------ Passage ------

Poggioreale — Paradise Lost
—I
mean really lost
It is perfectly reasonable to expect
any large European city to change over the course of
four-hundred years. Yet, in the case of Naples, many of
the physical features of the city from 1600, and even
well before that date, are still easily discernible in
the layout of the modern city: the Angevin fortress at the port is
still prominent; the large St. Elmo castle and adjacent
museum of San Martino (an
ex-monastery) still dominate the heights of the city;
the famed —notorious!— Piazza
Mercato with its Carmine church is still there; the square blocks of the Spanish Quarter are still
easy to identify; etc. etc. One part of the city,
however, that has changed beyond all recognition is the
section of Naples known as Poggioreale. If you go to the
spot where historical maps tell us that one of the great
examples of Italian Renaissance architecture once stood,
the Villa Poggioreale, you would never know it. It has
absolutely disappeared.

------ Data in this exercise ------

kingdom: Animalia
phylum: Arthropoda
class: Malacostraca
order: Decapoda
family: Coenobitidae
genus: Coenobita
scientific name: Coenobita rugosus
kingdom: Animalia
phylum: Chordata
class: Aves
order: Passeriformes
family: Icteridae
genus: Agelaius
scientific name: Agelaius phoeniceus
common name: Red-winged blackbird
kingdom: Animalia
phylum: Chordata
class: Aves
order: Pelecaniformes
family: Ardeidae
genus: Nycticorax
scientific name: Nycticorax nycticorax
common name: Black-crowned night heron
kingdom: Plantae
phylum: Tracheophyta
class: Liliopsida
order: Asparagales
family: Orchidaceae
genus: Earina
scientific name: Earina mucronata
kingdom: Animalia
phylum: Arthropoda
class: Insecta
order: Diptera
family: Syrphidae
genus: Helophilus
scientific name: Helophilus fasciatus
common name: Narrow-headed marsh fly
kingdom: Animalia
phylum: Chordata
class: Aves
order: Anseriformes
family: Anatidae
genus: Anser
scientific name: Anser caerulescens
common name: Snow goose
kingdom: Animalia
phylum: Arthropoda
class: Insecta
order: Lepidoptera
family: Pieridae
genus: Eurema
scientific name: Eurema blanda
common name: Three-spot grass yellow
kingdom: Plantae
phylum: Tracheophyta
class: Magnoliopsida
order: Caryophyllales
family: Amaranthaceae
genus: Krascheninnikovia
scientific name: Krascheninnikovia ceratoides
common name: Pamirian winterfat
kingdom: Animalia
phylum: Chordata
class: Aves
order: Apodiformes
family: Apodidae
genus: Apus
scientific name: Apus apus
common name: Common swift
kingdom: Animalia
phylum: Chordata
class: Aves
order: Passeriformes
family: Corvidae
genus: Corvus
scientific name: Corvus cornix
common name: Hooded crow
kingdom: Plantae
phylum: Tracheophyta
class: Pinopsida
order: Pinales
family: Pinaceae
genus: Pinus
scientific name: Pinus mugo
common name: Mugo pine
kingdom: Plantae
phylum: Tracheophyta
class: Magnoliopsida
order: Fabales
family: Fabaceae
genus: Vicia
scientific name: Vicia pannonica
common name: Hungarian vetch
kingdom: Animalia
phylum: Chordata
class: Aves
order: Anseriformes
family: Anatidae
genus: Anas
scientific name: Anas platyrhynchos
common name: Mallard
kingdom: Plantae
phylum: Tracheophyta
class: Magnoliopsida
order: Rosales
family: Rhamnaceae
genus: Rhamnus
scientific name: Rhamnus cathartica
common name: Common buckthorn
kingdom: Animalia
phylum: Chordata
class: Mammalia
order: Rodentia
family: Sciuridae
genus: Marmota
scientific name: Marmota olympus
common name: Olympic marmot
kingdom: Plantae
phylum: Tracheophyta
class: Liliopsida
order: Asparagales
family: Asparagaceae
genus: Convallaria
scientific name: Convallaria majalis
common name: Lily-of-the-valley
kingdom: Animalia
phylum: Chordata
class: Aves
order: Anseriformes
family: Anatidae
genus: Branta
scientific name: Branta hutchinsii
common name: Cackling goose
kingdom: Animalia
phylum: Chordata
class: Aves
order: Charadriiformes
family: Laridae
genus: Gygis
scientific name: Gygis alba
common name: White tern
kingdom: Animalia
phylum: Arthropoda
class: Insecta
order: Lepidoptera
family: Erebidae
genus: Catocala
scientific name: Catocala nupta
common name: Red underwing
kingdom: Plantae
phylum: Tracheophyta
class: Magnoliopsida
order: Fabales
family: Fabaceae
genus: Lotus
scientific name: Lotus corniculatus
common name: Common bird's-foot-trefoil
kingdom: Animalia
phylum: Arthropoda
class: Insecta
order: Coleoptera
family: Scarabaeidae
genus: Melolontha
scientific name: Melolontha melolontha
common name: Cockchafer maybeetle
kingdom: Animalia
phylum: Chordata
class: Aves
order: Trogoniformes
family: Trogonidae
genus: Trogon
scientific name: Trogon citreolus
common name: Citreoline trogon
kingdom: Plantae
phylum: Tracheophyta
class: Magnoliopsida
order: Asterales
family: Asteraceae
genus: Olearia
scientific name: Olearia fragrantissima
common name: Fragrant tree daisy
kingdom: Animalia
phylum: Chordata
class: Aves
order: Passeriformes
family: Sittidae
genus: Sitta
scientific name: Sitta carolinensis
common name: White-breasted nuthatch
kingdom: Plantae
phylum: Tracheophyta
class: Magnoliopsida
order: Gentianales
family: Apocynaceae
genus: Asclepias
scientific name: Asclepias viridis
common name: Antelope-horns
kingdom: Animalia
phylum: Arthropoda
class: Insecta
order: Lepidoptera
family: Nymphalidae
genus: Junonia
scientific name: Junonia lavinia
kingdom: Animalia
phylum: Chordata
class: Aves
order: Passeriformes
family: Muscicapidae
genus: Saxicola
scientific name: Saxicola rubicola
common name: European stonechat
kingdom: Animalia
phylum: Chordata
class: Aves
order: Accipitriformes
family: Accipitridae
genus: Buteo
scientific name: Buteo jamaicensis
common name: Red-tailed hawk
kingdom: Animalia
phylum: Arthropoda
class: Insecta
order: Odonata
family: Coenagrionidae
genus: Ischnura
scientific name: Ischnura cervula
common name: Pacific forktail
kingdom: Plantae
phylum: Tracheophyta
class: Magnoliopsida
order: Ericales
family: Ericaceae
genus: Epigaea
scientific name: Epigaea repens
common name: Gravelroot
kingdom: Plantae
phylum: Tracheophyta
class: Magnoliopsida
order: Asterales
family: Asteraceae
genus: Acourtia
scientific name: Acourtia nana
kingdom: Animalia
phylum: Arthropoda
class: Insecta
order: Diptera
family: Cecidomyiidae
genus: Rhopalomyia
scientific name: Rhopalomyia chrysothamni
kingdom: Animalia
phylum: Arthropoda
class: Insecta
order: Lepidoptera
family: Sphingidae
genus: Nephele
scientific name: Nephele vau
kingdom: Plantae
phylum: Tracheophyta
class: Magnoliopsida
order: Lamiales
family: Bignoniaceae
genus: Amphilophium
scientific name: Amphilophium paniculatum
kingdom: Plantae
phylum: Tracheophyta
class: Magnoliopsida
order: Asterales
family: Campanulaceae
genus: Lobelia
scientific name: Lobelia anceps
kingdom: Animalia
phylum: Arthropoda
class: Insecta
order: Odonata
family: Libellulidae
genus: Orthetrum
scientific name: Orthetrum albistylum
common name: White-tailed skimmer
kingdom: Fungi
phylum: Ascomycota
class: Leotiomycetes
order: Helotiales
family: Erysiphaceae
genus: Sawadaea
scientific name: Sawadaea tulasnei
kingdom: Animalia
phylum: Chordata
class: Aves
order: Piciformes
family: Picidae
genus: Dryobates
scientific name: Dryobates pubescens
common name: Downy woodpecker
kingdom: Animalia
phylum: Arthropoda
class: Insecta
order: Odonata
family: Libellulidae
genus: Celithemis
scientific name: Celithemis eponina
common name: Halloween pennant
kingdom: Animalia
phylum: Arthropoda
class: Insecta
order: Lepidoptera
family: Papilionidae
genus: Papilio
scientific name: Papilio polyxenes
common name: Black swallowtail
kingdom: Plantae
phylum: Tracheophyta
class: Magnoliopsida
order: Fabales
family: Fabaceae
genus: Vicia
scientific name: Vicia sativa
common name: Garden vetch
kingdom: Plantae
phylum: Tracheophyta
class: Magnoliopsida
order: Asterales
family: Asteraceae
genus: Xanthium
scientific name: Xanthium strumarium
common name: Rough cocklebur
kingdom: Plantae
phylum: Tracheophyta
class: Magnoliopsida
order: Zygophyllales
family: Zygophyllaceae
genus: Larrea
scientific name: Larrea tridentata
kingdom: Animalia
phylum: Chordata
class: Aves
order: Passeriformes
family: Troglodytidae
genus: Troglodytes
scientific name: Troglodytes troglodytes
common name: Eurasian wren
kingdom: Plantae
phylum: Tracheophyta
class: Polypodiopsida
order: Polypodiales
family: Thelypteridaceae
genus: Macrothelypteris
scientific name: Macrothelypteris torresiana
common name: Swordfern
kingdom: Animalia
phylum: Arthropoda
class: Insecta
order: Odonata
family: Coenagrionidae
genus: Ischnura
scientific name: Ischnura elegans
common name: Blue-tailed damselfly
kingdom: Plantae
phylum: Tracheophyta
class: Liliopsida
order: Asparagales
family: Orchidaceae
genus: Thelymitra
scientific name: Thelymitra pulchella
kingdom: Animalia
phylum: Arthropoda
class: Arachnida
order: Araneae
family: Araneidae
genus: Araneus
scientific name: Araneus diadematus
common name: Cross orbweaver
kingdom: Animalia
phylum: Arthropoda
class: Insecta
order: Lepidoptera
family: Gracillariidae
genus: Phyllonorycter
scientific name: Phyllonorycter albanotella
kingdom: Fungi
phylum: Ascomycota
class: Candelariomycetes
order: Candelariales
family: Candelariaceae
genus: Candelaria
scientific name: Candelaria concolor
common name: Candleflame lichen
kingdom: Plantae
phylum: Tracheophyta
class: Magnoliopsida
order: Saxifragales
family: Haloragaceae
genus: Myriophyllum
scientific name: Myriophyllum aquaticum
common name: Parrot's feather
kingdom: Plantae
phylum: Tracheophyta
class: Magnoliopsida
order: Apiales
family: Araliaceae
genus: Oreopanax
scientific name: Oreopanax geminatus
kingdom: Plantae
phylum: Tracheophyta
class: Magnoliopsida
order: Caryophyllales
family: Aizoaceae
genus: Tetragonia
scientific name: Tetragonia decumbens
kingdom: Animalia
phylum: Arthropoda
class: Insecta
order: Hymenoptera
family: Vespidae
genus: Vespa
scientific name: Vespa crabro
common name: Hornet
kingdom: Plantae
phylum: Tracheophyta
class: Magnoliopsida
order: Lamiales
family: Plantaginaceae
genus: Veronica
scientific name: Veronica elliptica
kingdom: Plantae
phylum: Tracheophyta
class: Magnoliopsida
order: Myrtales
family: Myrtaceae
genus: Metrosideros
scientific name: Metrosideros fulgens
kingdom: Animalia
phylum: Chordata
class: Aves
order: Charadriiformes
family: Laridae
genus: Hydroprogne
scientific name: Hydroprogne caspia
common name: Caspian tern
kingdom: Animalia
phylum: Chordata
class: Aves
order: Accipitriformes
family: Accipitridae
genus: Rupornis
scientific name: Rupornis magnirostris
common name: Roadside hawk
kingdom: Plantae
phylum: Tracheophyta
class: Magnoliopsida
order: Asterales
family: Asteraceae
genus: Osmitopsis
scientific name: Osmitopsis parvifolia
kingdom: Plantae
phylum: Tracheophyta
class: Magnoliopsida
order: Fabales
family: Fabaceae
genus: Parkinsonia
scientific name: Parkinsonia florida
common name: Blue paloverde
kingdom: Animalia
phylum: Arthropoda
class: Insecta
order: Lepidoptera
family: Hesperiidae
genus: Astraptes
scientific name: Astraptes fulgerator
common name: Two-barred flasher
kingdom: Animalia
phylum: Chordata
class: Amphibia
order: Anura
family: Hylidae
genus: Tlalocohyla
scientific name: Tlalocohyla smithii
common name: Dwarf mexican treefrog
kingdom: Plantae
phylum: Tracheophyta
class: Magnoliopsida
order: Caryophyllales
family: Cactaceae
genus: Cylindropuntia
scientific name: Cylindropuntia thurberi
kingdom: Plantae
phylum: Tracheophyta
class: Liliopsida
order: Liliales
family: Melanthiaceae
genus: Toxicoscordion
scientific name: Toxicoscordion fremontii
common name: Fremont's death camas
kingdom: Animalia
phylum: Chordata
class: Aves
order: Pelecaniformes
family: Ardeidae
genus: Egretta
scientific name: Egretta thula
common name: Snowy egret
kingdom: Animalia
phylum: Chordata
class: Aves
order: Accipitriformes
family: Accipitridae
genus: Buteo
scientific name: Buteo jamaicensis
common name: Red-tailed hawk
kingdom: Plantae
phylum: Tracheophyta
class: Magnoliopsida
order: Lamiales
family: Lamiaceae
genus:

------

=== Tasks to complete ===
1. Reproduce the Poggioreale passage word for word, from its title to its final sentence.
2. Format the lines of the listing as a Markdown table, beginning with the line that contains "common name: Garden vetch" and continuing through the line that contains "genus: Troglodytes", and include only those lines. Use the columns No. for the row number and Line for the line itself, and leave out any blank lines.

=== Answers ===
1.
Poggioreale — Paradise Lost
—I
mean really lost
It is perfectly reasonable to expect
any large European city to change over the course of
four-hundred years. Yet, in the case of Naples, many of
the physical features of the city from 1600, and even
well before that date, are still easily discernible in
the layout of the modern city: the Angevin fortress at the port is
still prominent; the large St. Elmo castle and adjacent
museum of San Martino (an
ex-monastery) still dominate the heights of the city;
the famed —notorious!— Piazza
Mercato with its Carmine church is still there; the square blocks of the Spanish Quarter are still
easy to identify; etc. etc. One part of the city,
however, that has changed beyond all recognition is the
section of Naples known as Poggioreale. If you go to the
spot where historical maps tell us that one of the great
examples of Italian Renaissance architecture once stood,
the Villa Poggioreale, you would never know it. It has
absolutely disappeared.

2.
| No. | Line |
|---|---|
| 1 | common name: Garden vetch |
| 2 | kingdom: Plantae |
| 3 | phylum: Tracheophyta |
| 4 | class: Magnoliopsida |
| 5 | order: Asterales |
| 6 | family: Asteraceae |
| 7 | genus: Xanthium |
| 8 | scientific name: Xanthium strumarium |
| 9 | common name: Rough cocklebur |
| 10 | kingdom: Plantae |
| 11 | phylum: Tracheophyta |
| 12 | class: Magnoliopsida |
| 13 | order: Zygophyllales |
| 14 | family: Zygophyllaceae |
| 15 | genus: Larrea |
| 16 | scientific name: Larrea tridentata |
| 17 | kingdom: Animalia |
| 18 | phylum: Chordata |
| 19 | class: Aves |
| 20 | order: Passeriformes |
| 21 | family: Troglodytidae |
| 22 | genus: Troglodytes |